A: I'm not sure whether it helps here, but your question reminds me of the Freiheitssatz. As you probably know, this is the theorem of Magnus that says that if $G=\langle x_1,\ldots,x_n|r\rangle$ and $r$ involves the generator $x_n$, then the elements $x_1,\ldots,x_{n-1}$ generate a free group of rank $n-1$ inside $G$. Certainly your assumption implies this hypothesis with respect to any basis $x_1,\ldots,x_n$.
Also, I feel like we don't want to count HNN extensions as free products -- can't we just exclude the example of $\mathbb{Z}=\langle a,b|b\rangle$ by fiat? There aren't any other such counterexamples, right?
A: $\newcommand{\rank}{\operatorname{rank}}$I think Grushko plus the Freiheitssatz does the trick.
Suppose that $G=A \ast B$ is a one-relator group which splits as a free product non-trivially. By Grushko, $\rank(G)=\rank(A)+\rank(B)=m+n$, where $\rank(A)=m$ and $\rank(B)=n$. If $G$ is not free, then by Grushko there is a one-relator presentation $\langle x_1,\ldots, x_m ,y_1,\ldots, y_n | R\rangle$, such that $\langle x_1,\ldots, x_m \rangle =A \leq G, \langle y_1, \ldots, y_n \rangle=B  \leq G$ (for this, one has to use the strong version of Grushko that any one-relator presentation is Nielsen equivalent to one of this type). Suppose that $R$ is cyclically reduced, and involves a generator $x_1 \in F_m$. Then $\langle x_2,\ldots , x_m, y_1, \ldots, y_n\rangle$ generates a free subgroup of $G$ by the Freiheitssatz. But this implies that $B = \langle y_, \ldots, y_n\rangle$ is free. Moreover, if $R$ involves one of the generators $y_i$, then one sees that $A=\langle x_1,\ldots,x_m\rangle$ is also free, and therefore $G=A\ast B$ is free, a contradiction. So $R \in F_m$, as required.

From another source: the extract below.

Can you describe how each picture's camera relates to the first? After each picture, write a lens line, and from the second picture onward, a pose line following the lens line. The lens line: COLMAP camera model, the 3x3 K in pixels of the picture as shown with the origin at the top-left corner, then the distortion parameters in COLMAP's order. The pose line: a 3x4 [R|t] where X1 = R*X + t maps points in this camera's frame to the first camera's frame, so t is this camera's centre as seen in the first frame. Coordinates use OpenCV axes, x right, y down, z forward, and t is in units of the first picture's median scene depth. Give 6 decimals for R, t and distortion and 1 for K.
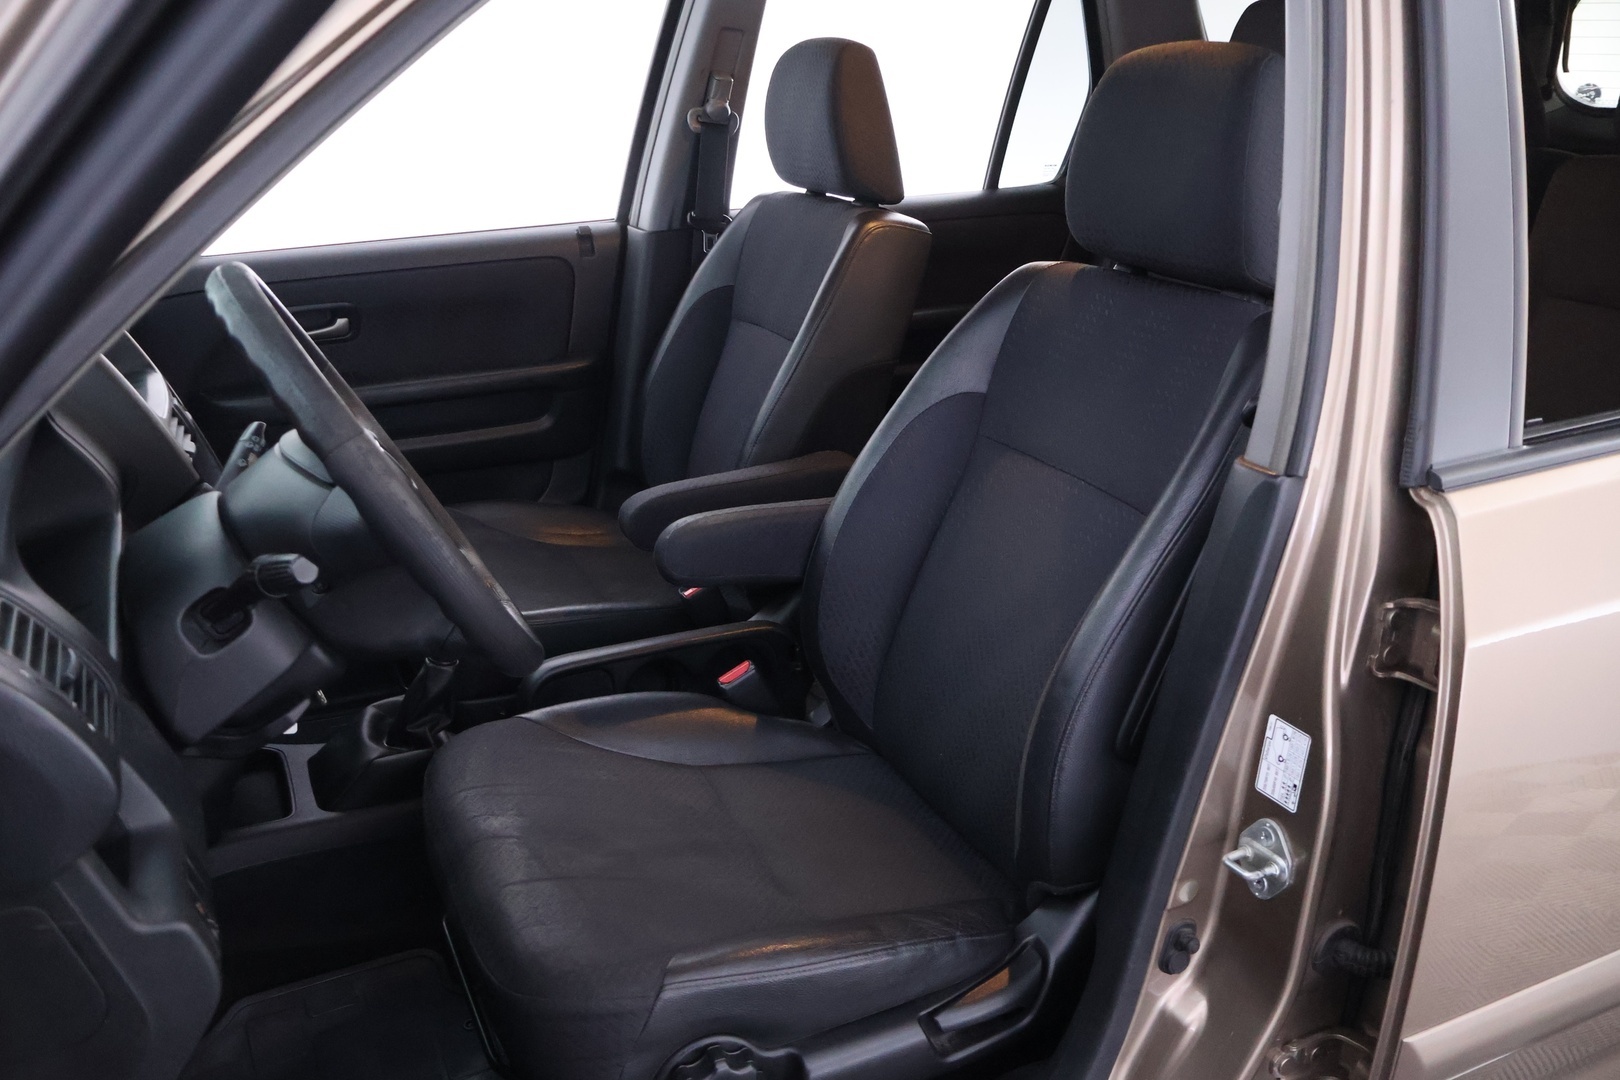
lens RADIAL K [[1355.6, 0, 810.0], [0, 1355.6, 540.0], [0, 0, 1]] dist [-0.003609, -0.000499]
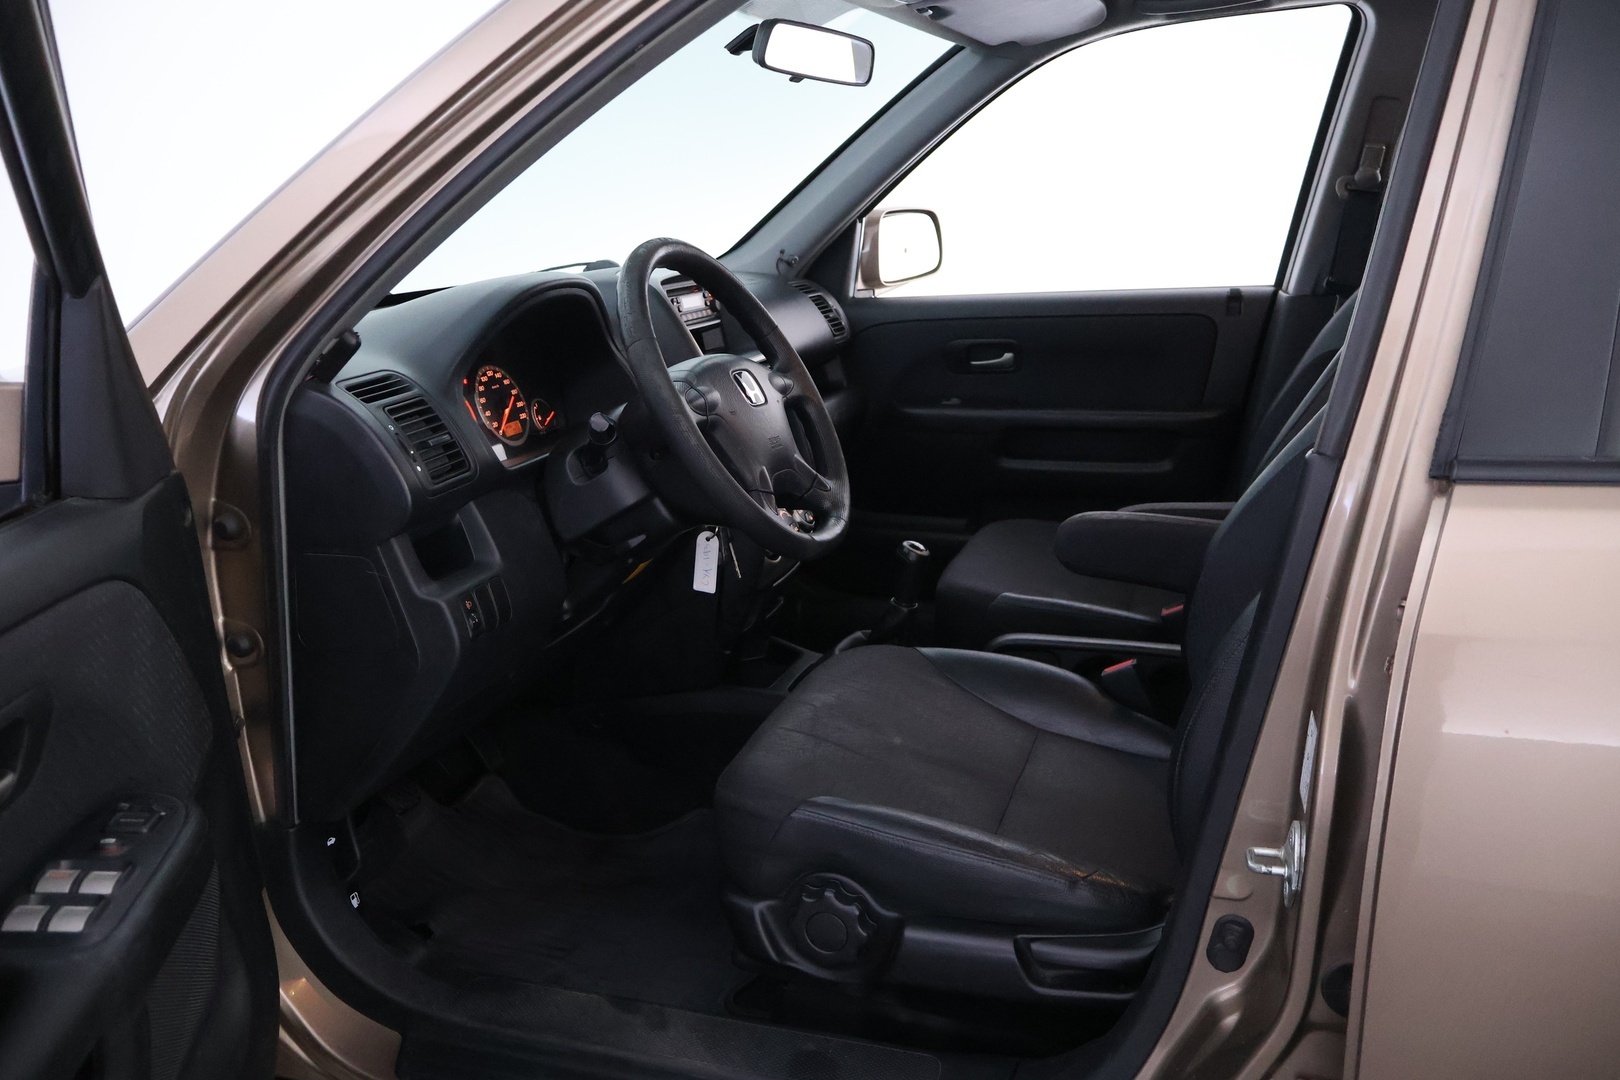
lens RADIAL K [[1355.6, 0, 810.0], [0, 1355.6, 540.0], [0, 0, 1]] dist [-0.003609, -0.000499]
pose [[0.741693, 0.157730, -0.651930, 0.325900], [-0.217862, 0.975909, -0.011745, 0.048479], [0.634371, 0.150742, 0.758189, 0.012772]]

A: I just came across the following, which is Prop. II.5.13 of Lyndon-Schupp.
Proposition.  Let $G = \langle x_1, \ldots , x_n: r\rangle$ where $r$ is of minimal length under $Aut(\langle x_1, \ldots , x_n\rangle)$ and contains exactly the generators $x_1,\ldots , x_k$ for some $0 \leq k \leq n$.  Then $G \cong G_1*G_2$ where $G_1 = \langle x_1, \ldots , x_k:r\rangle$ is freely indecomposable and $G_2$ is free with basis $x_{k+1}, \ldots ,x_n$.
Unless I'm missing something, up to isomorphism you can assume that your relator has minimal length.  If it is not contained in a free factor of $G$, then $k=n$ in the Proposition, hence $G = G_1$ is freely indecomposable.